Madame Guyon, Oeuvres mystiques, éd. critique avec introductions par Dominique Tronc, Etude par le P. Max Huot de Longchamp, Paris, Honoré Champion, coll. « Sources Classiques », 2008, 796 p.
Un choix opéré sur l’œuvre suit
l’ordre presque chronologique. Sa nouveauté tient à
ce qu’il équilibre les œuvres écrites dans
l’élan de la jeunesse avant trente-sept ans, par des
écrits qui reflètent toute la profondeur atteinte dans la
maturité par une mystique qui vécut soixante-neuf ans.
Les premiers écrits, composés avant la querelle du
quiétisme, furent largement critiqués et on en
connaît au moins les titres : Moyen court, Torrents, Commentaire au Cantique…
Les derniers écrits sont restés méconnus :
publiés après la mort de leur auteur sous des titres
moins évocateurs, ils furent rapidement dispersés au sein
des discrets cercles européens où se regroupaient les
disciples ; il s’agit des Justifications, de Lettres, des Discours spirituels.
Pour le Moyen court et les Torrents,
notre édition critique tient compte de nombreuses variantes :
elles forment un réseau complexe, même si l’on ne
retient que celles qui affectent le sens profond. Nous y joignons les
repérages des extraits figurant dans l’Ordonnance de M. de
Chartres, Paul Godet des Marais : au moment du procès de Mme
Guyon, il fut en effet le seul prélat à prendre la peine
de citer des passages - souvent des assemblages - jugés
condamnables.
Notre édition inclut aussi, pour la première fois,
toutes les précisions apportées dix années plus
tard puisque, dans ses Justifications,
Mme Guyon commenta son propre choix d’extraits du Moyen Court et
du Commentaire au Cantique. Ces compléments datant de sa pleine
maturité éclairent des points fondamentaux de la vie
mystique, et ceux-là mêmes qui furent les plus
âprement discutés. Passés presque inaperçus
de par leur caractère de notes adjointes au sein d’une
vaste anthologie mystique, ils présentent un grand
intérêt.
Tous les aspects du corpus sont représentés dans ce
volume (à l’exception des écrits biographiques
déjà présentés dans cette même
collection « Sources classiques ») : Moyen court, Torrents, Abrégé de la voie sont reproduits dans leur intégralité ; le Commentaire au Cantique
est limité à sa seconde moitié ; quelques exemples
suggèrent l’esprit qui anima les très vastes
Commentaires apportés aux autres textes de la Bible ; les Justifications
livrent des notes profondes que Mme Guyon rattache aux auteurs figurant
dans cette anthologie, principalement à Jean de la Croix ; un
choix substantiel des textes rassemblés par les disciples sous
le titre de Discours spirituels représente l’œuvre de la maturité et forme le sommet trop souvent méconnu du corpus ; quelques Lettres soulignent la grandeur de sa direction spirituelle ; de brefs extraits de Cantiques nous émeuvent lorsque l’on connaît les dures conditions de leur genèse.

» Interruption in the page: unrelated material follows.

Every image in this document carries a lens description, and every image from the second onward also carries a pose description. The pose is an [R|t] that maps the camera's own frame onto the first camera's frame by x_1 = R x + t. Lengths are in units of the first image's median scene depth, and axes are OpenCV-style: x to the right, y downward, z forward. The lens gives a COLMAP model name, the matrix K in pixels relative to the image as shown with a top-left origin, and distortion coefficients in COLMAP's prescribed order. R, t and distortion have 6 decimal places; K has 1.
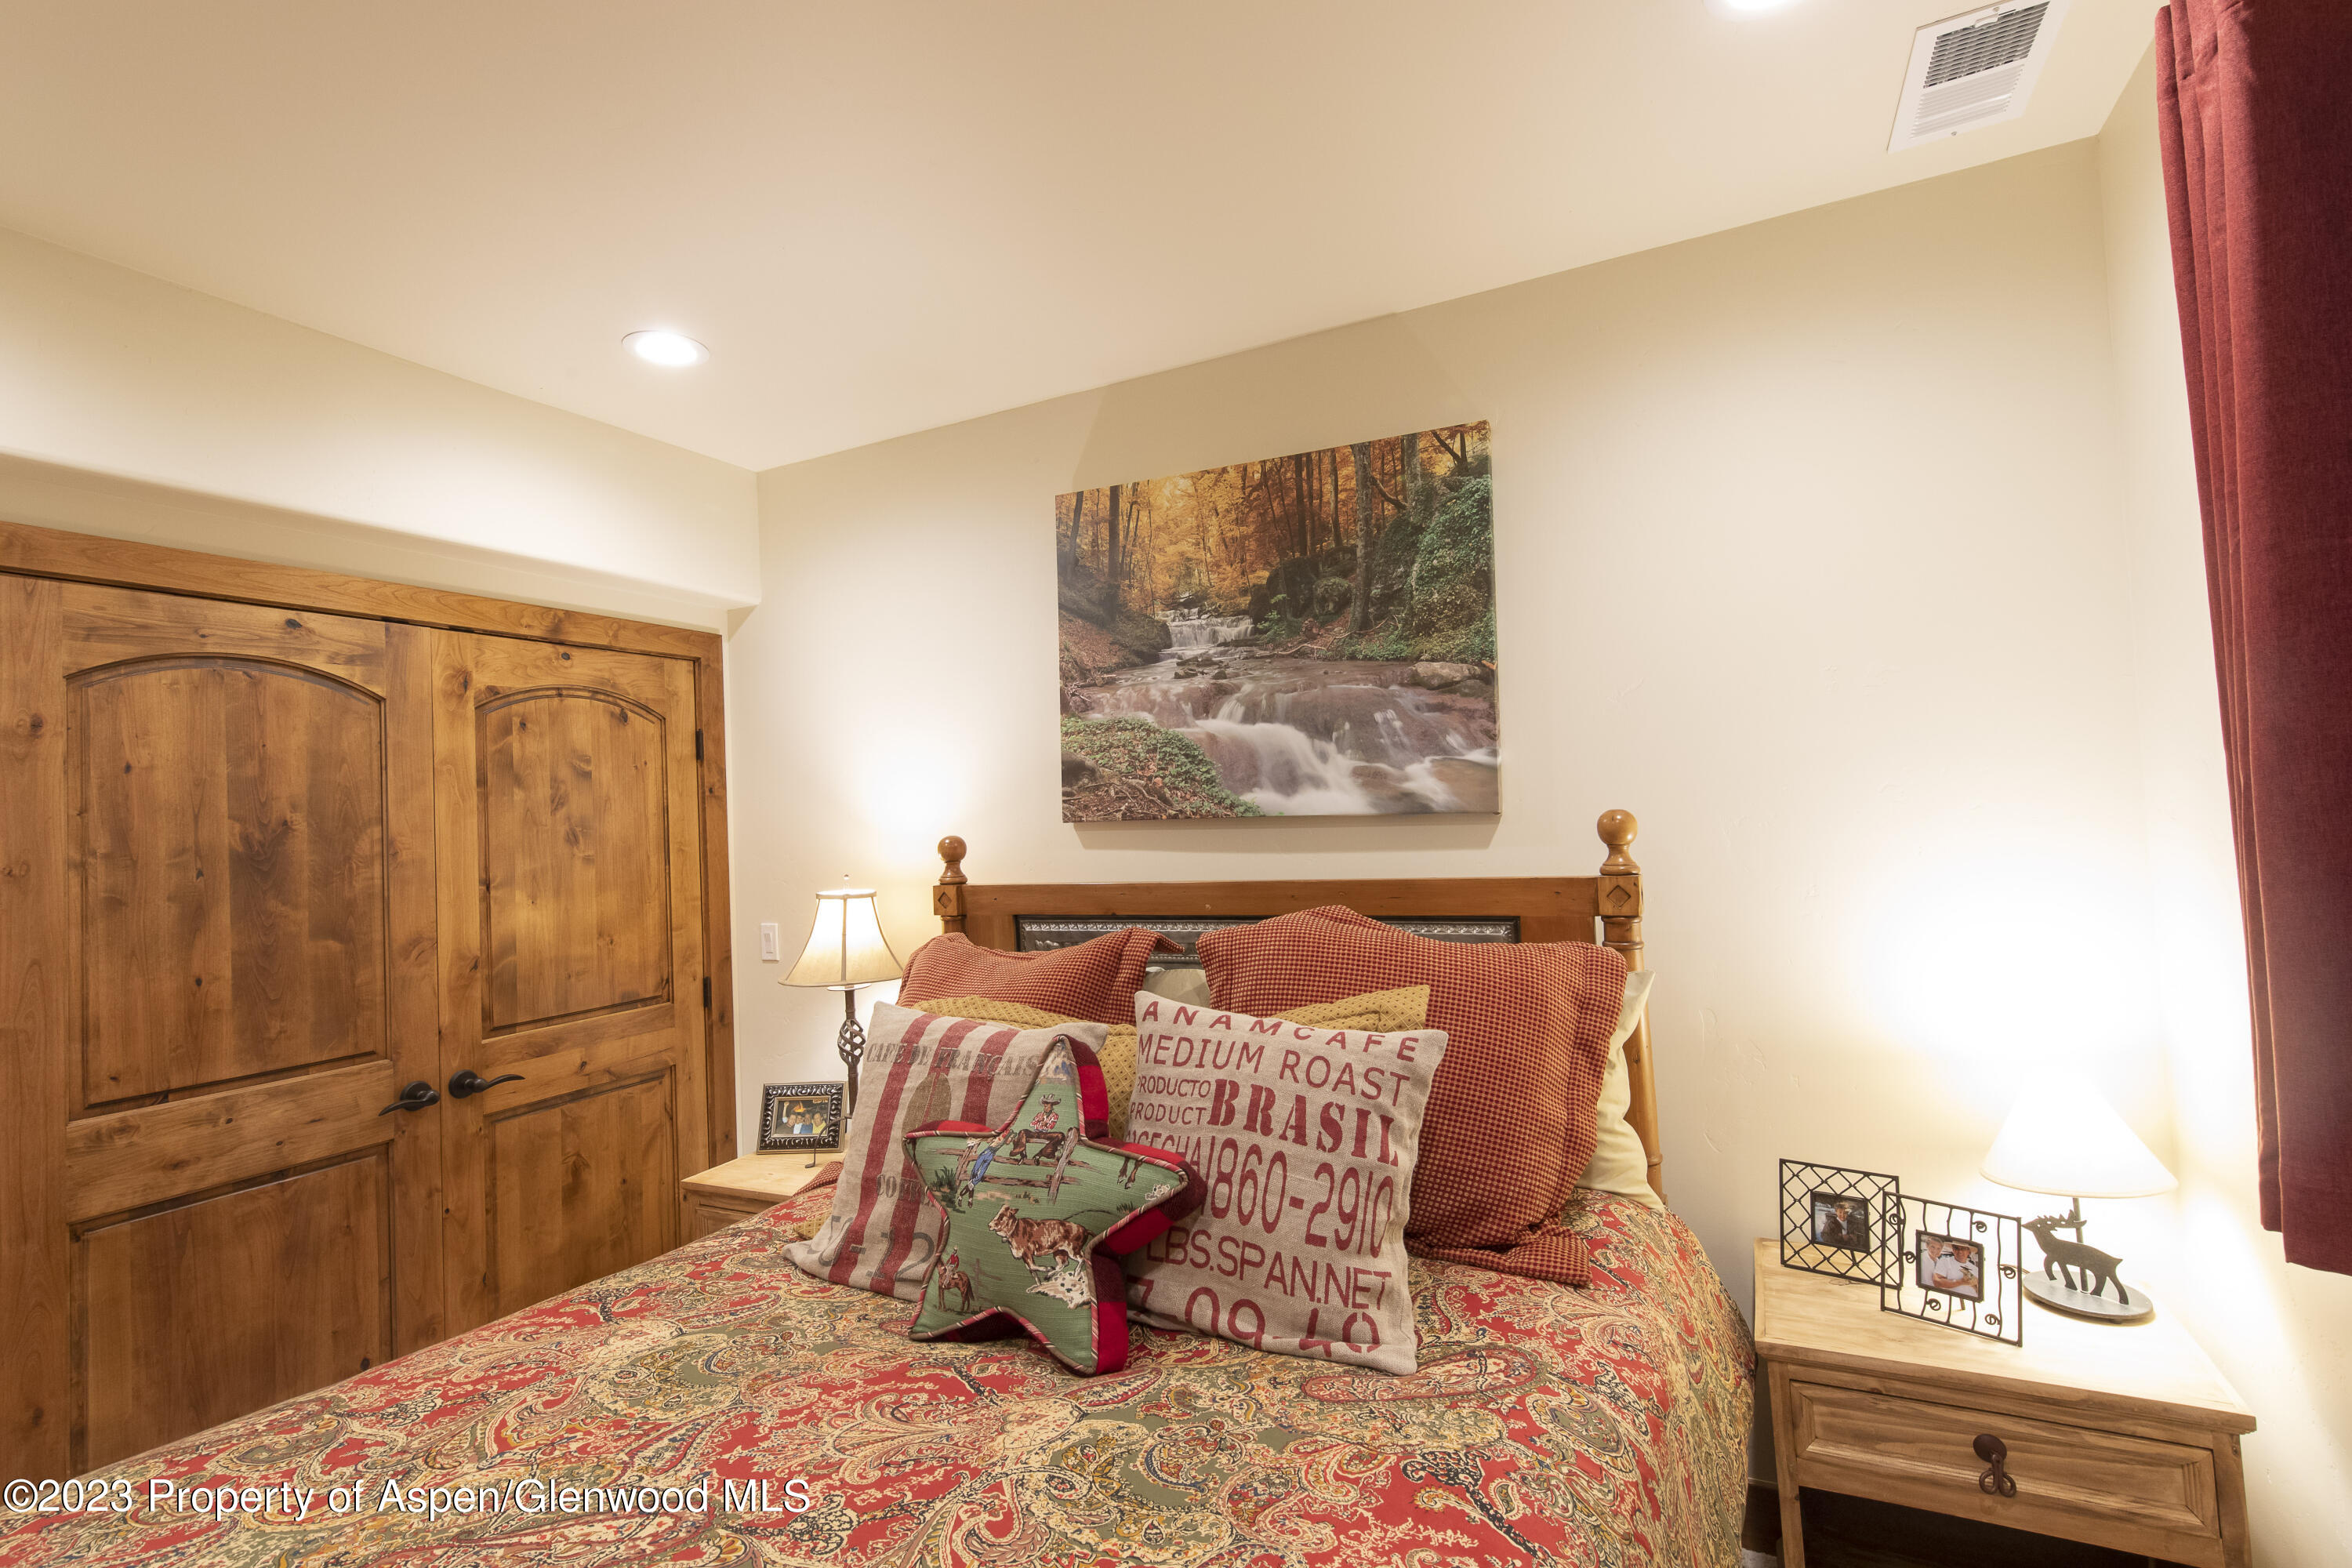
lens RADIAL K [[1080.3, 0, 1176.0], [0, 1080.3, 784.0], [0, 0, 1]] dist [-0.000785, 0.000021]
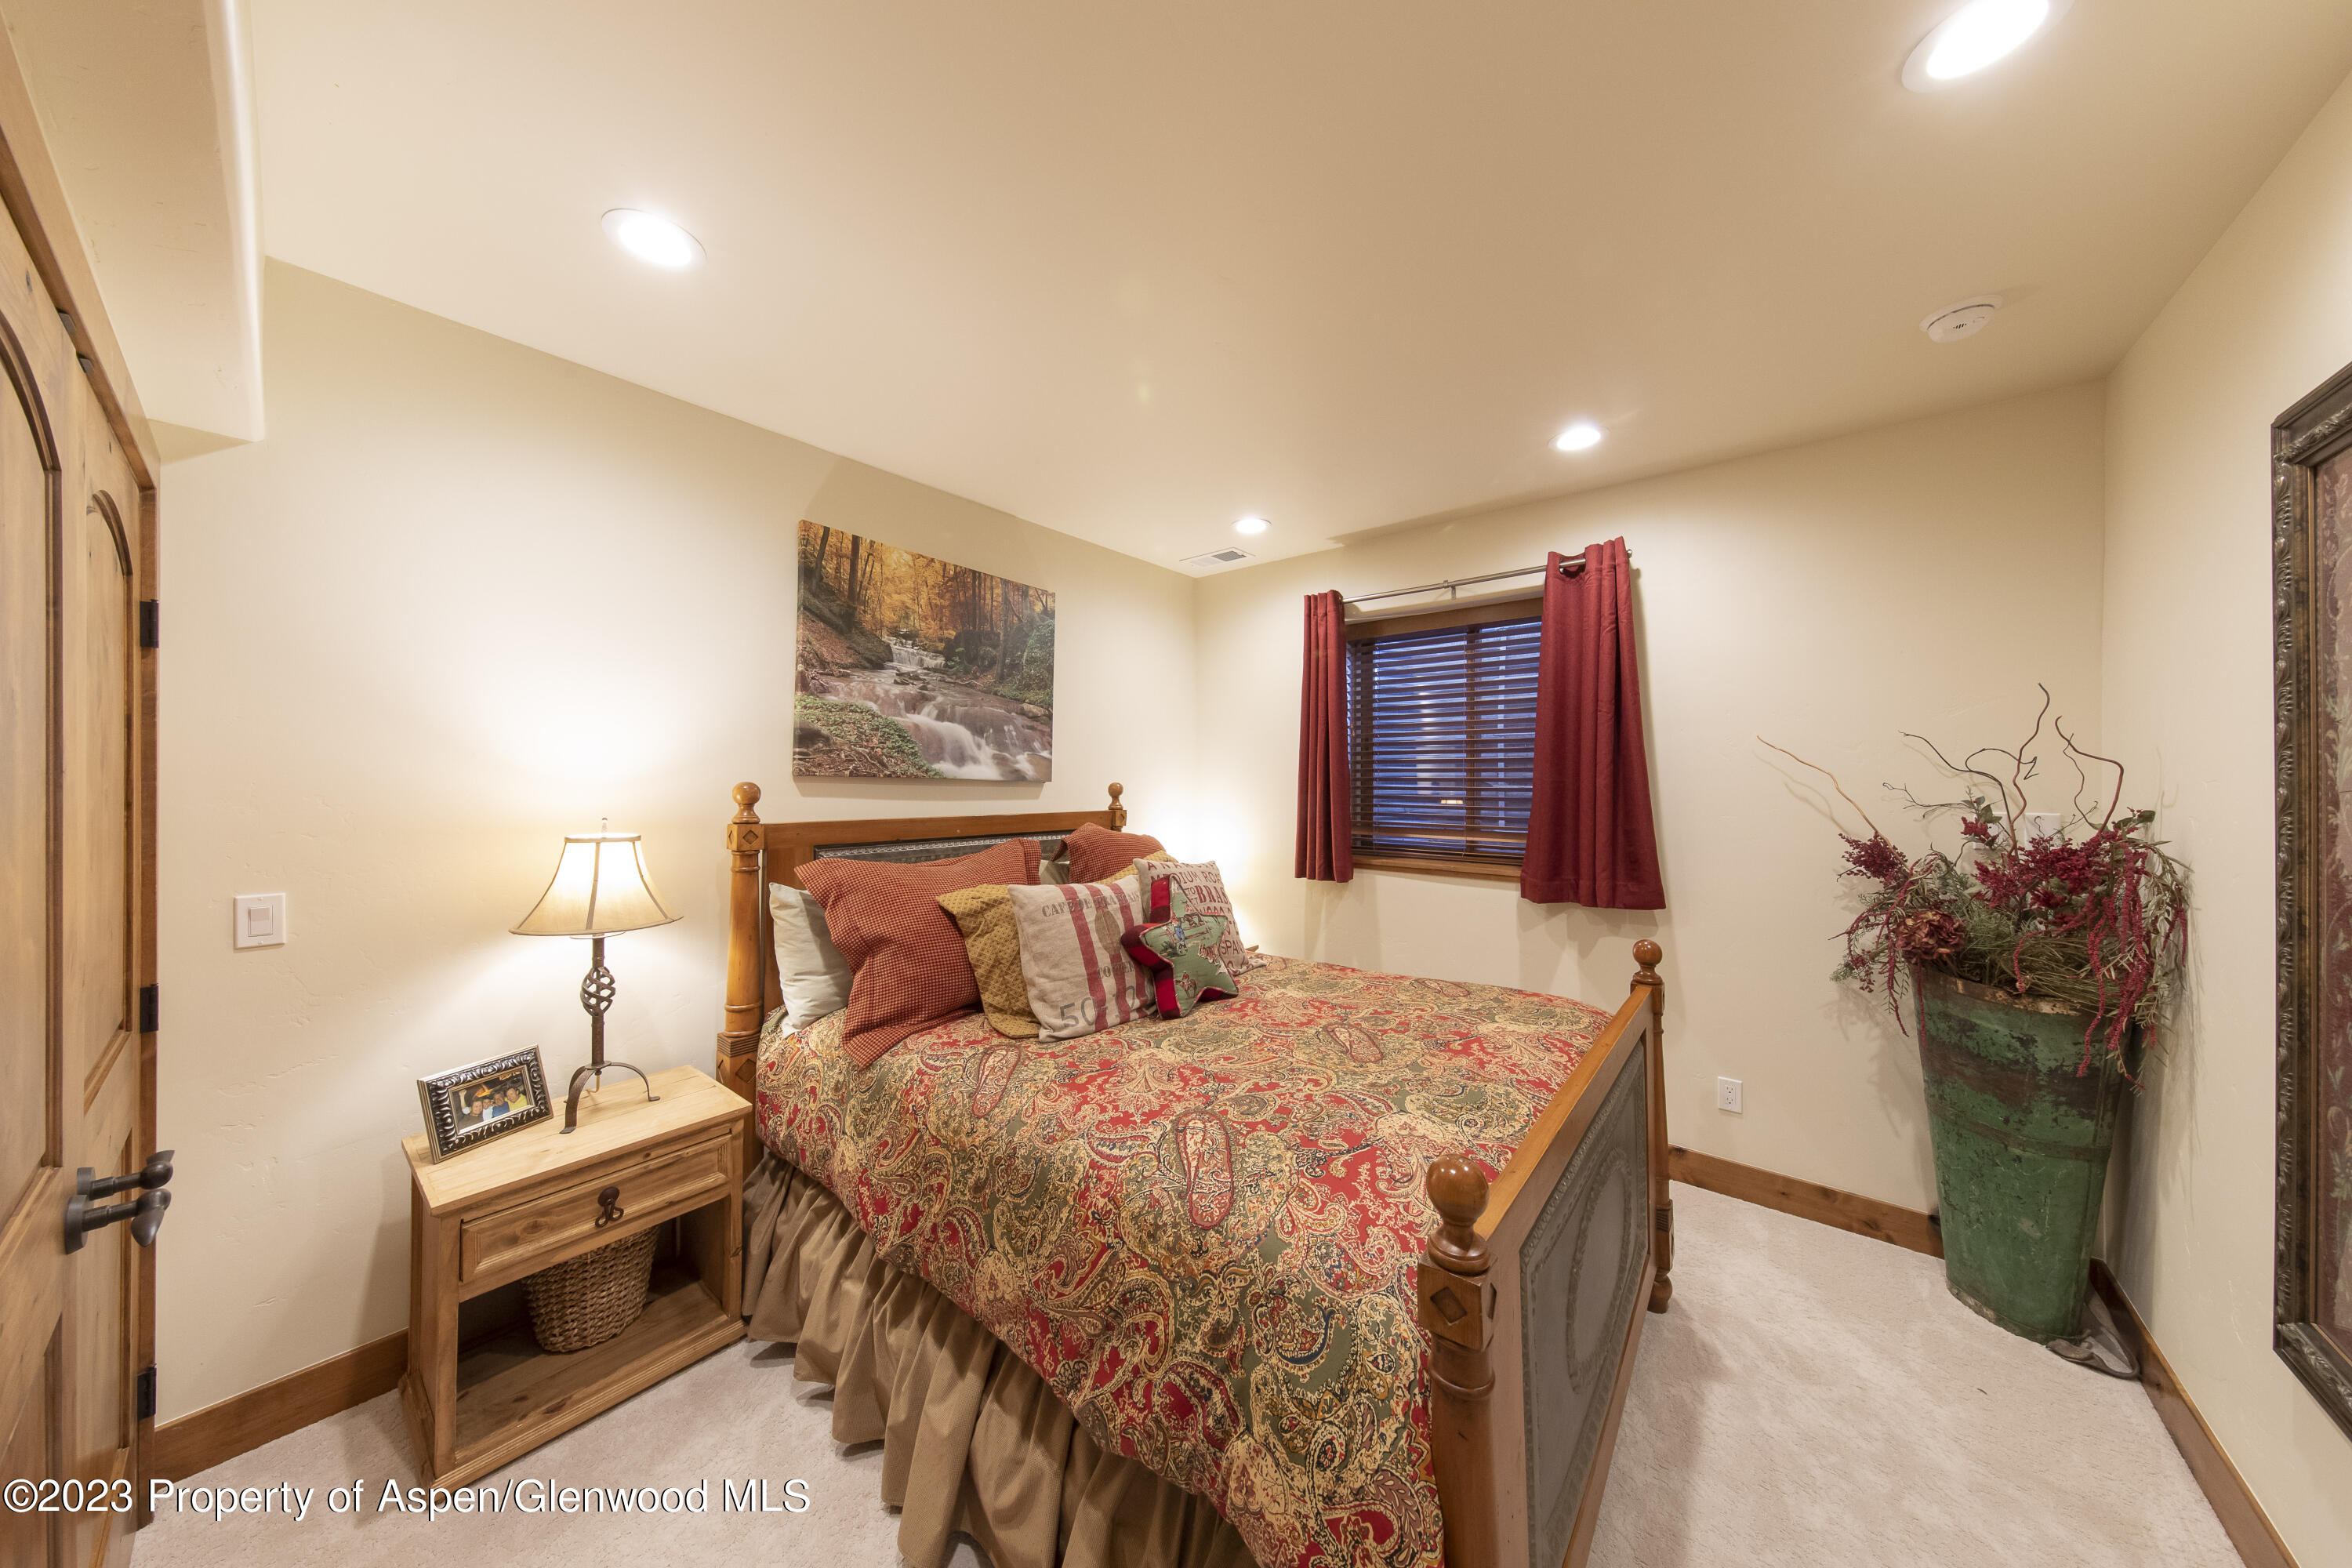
lens RADIAL K [[765.3, 0, 1176.0], [0, 765.3, 784.0], [0, 0, 1]] dist [0.006499, -0.002126]
pose [[0.215128, 0.039221, 0.975798, -0.969315], [-0.045740, 0.998501, -0.030049, 0.056662], [-0.975514, -0.038169, 0.216600, 0.393949]]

Notre introduction privilégie les aspects historiques. Puis
l’étude du Père Max Huot de Longchamp
précise le sens théologique de termes utilisés
dans le domaine mystique chrétien et esquisse un
parallèle avec Ruusbroec, Thérèse, Jean de la
Croix… Établir en profondeur l’affinité qui
existe entre les grands mystiques nous a semblé utile pour
démontrer la permanence d’une expérience commune
vécue dans des circonstances diverses. La fin du Grand
Siècle s’avère d’ailleurs en ce domaine trop
pauvre pour que l’on s’y cantonne.
Les présentations attachées aux sections viennent
compléter ces deux ouvertures : en particulier celle qui ouvre
les Discours spirituels
suggère quelques traits propres à la voie de
l’intériorité, outre des éclaircissements
sur les circonstances entourant chaque écrit et sur les sources
utilisées dans cette édition critique. Une bibliographie
axée sur les publications de l’œuvre pallie la
contrainte que pose la contraction en un seul volume de
l’ensemble des Œuvres Mystiques.
Nous avons tenté de rassembler les textes qui traduisent clairement la maîtrise expérimentale d’une voie certes cachée, mais réelle et très concrète.